Market Intelligence Brief: NFP Day Finally Arrives as Geopolitical Tensions Simmer

Market Intelligence Brief: NFP Day Finally Arrives as Geopolitical Tensions Simmer

February 11, 2026 - When delayed employment data meets critical Iran talks and multiple earnings tests

Wednesday started on the front foot. Asian equities trended higher, particularly in Australia, where Commonwealth Bank beat earnings expectations. China's annual inflation fell to 0.2% in January, down from 0.8% previously. US talks with Iran to curb their nuclear weapons programme reach a "critical" stage as Netanyahu visits the White House.

Russia strikes Ukraine again, and the UK doubles its troops in Norway. Gold remained at, or near, its two-week highs, oil is about 1% higher with a close eye on US/Iran discussions, and the dollar slips slightly again overall. Otherwise, all eyes appear to be on today's delayed US job numbers at 1:30 pm GMT.

The convergence of NFP, critical Iran negotiations, and multiple earnings reports creates a setup where various catalysts arrive simultaneously. Markets that appeared stable could become volatile quickly depending on how these events resolve.

 

NFP Day: The Wait Finally Ends

After last week's postponement due to the government shutdown, Non-Farm Payrolls will finally be released today at 13:30 GMT. The unemployment rate is forecast at 4.2%, down from 4.4%, while non-farm payrolls are forecast at 89,000, up from 50,000.

These forecasts suggest modest improvement in employment conditions. A decline in the unemployment rate from 4.4% to 4.2% would indicate labour market tightening rather than loosening. Payrolls of 89,000, while not spectacular, would represent acceleration from the prior month's 50,000 and would keep job creation positive.

However, the extended delay has allowed expectations to firm and positioning to build. Markets have had extra time to debate what employment conditions look like without fresh data to settle the question. When consensus hardens in the face of a data vacuum, surprises in either direction tend to elicit stronger reactions than usual.

US jobs data today will give markets a sense of where we go from here. As we stand, despite a positive outlook, investors need a bit more guidance before they kick on again.
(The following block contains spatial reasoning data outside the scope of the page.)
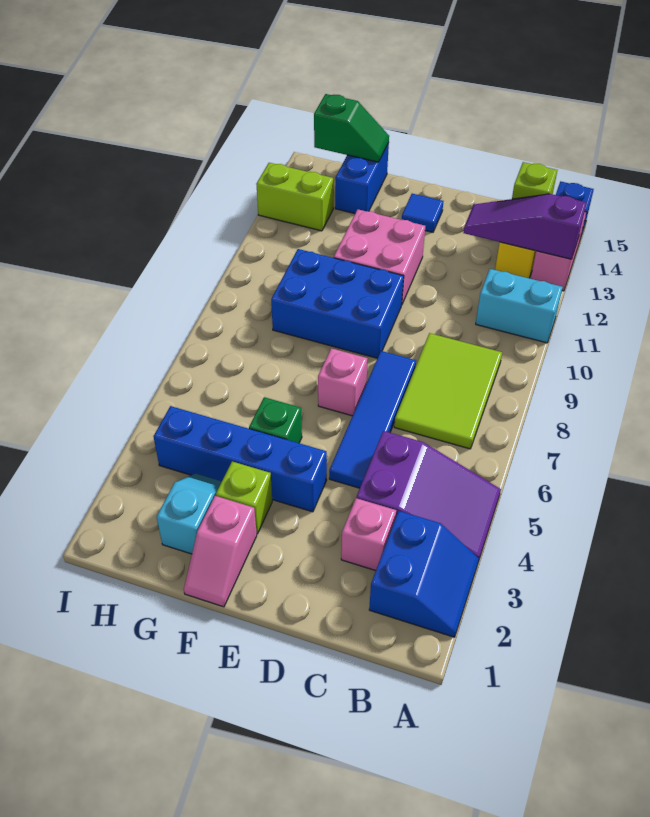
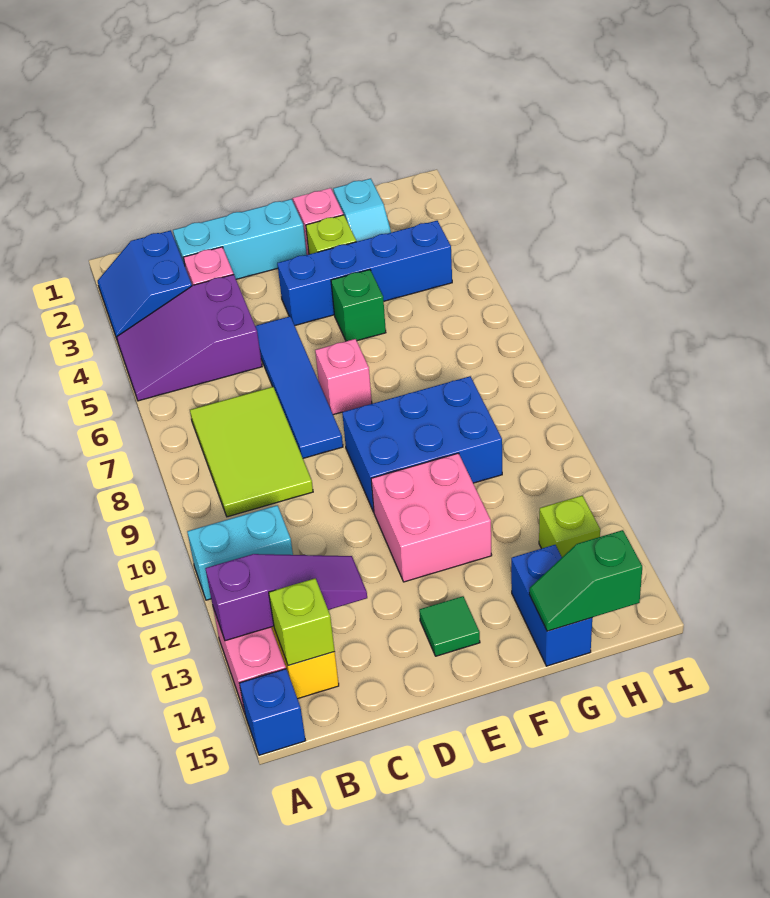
none -> cyan brick C2:E2 level 1
blue tile E14 level 1 -> green tile E14 level 1
lime brick H13:I13 level 1 -> lime brick H13 level 1

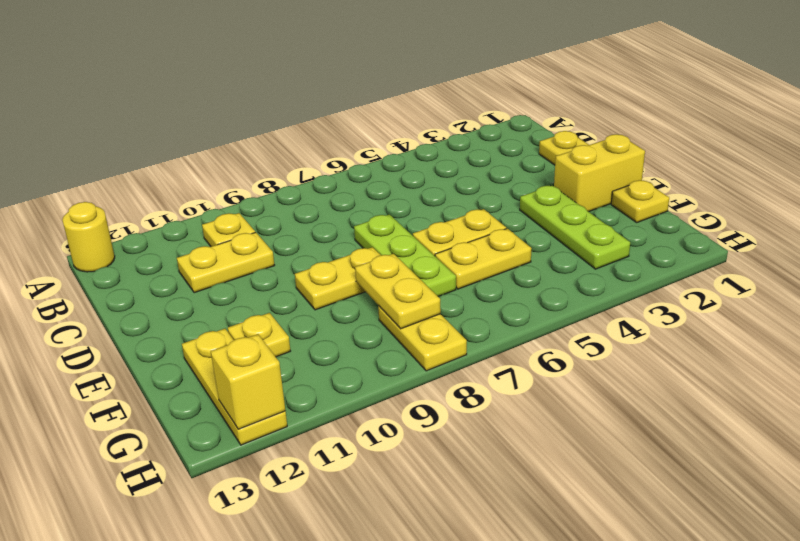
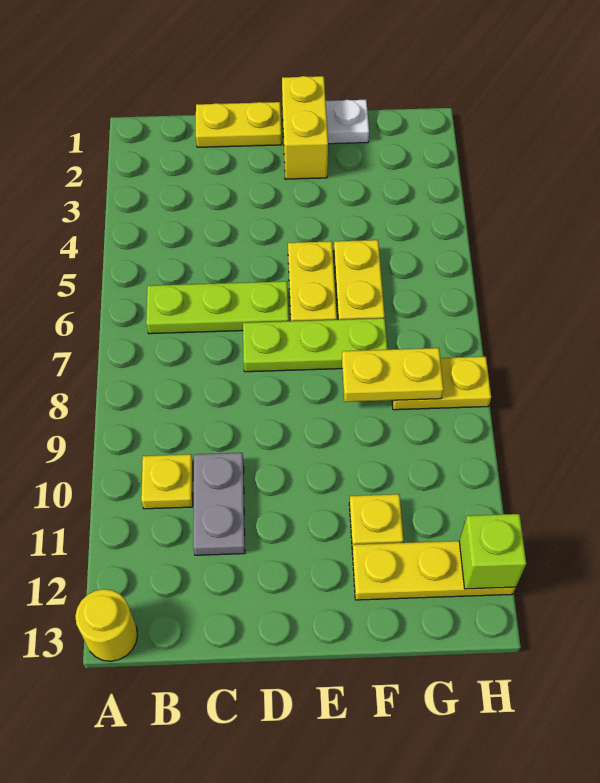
yellow plate C10:C11 level 1 -> grey plate C10:C11 level 1
lime plate E3:G3 level 1 -> lime plate B6:D6 level 1
yellow plate E8:E9 level 1 -> none
yellow plate F1 level 1 -> white plate F1 level 1
yellow brick H12 level 2 -> lime brick H12 level 2

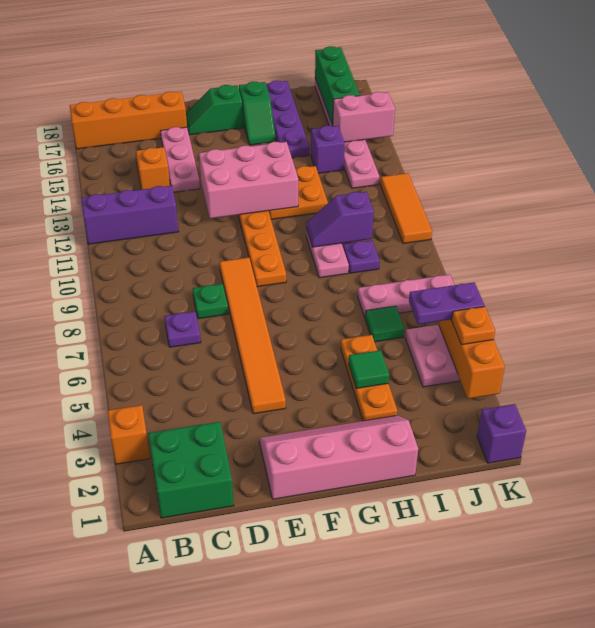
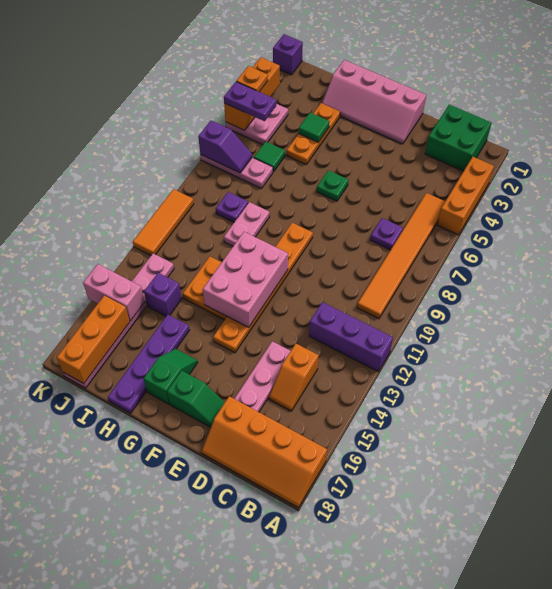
orange brick A3 level 1 -> orange brick A3:A5 level 1
green plate D8 level 1 -> green plate F6 level 1
orange tile E4:E9 level 1 -> orange tile B5:B10 level 1
pink brick E12:G13 level 2 -> pink brick F11:G13 level 2
purple slope H10:I10 level 2 top I -> purple slope J7:K7 level 2 top K
green brick J16:J18 level 2 -> orange brick J16:J18 level 2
However, a sinister figure could trigger a correction as investors profit-take.

This captures the binary nature of today's release. Good data confirm the soft-landing narrative and potentially support continued equity strength. Insufficient data raises concerns about economic momentum and could trigger selling as investors take profits near recent highs.

S&P 500

The S&P 500 has traded in a range, albeit quite wide, since the start of the year, but it remains near all-time highs. This pattern of range-bound trading near peaks suggests indecision about whether to push toward new records or pull back from elevated levels.

Wide ranges create challenging trading environments because prices can move substantially within them without establishing clear directional trends. Traders must navigate significant intraday volatility while the longer-term picture remains ambiguous.

The fact that this range persists near all-time highs is significant. Markets at record levels have less technical support below them, making pullbacks potentially more severe. However, the ability to hold near these levels despite multiple concerns suggests that underlying bid support remains present.

Today's jobs data will likely determine whether the S&P breaks out of this range toward new highs or breaks down toward deeper support levels. A strong employment report validating economic resilience could provide the catalyst for a breakout. A weak report could trigger the profit-taking that's been threatening as positions become increasingly profitable.

Dow Running Out of Puff

US 30 Cash is still in that upward trend, but appears to be running out of puff. As with everything else, US jobs data may provide the catalyst to keep the trend intact. However, as mentioned, anything less than favourable could see a sharp pullback.

The phrase "running out of puff" perfectly captures the exhaustion visible in the Dow's recent price action. Upward moves have become less impulsive, bounces from pullbacks have lacked conviction, and volume patterns suggest participation is waning.

When trends run out of momentum, they either pause for consolidation before resuming or reverse entirely. The distinguishing factor is typically whether fundamental conditions support continuation or whether the move has outrun fundamentals and needs to correct.

Today's NFP provides that fundamental test. If employment data confirms economic strength, the Dow's upward trend is likely to find renewed energy. If data disappoints, the lack of momentum, combined with fundamental concerns, could trigger the sharp pullback that's been threatening.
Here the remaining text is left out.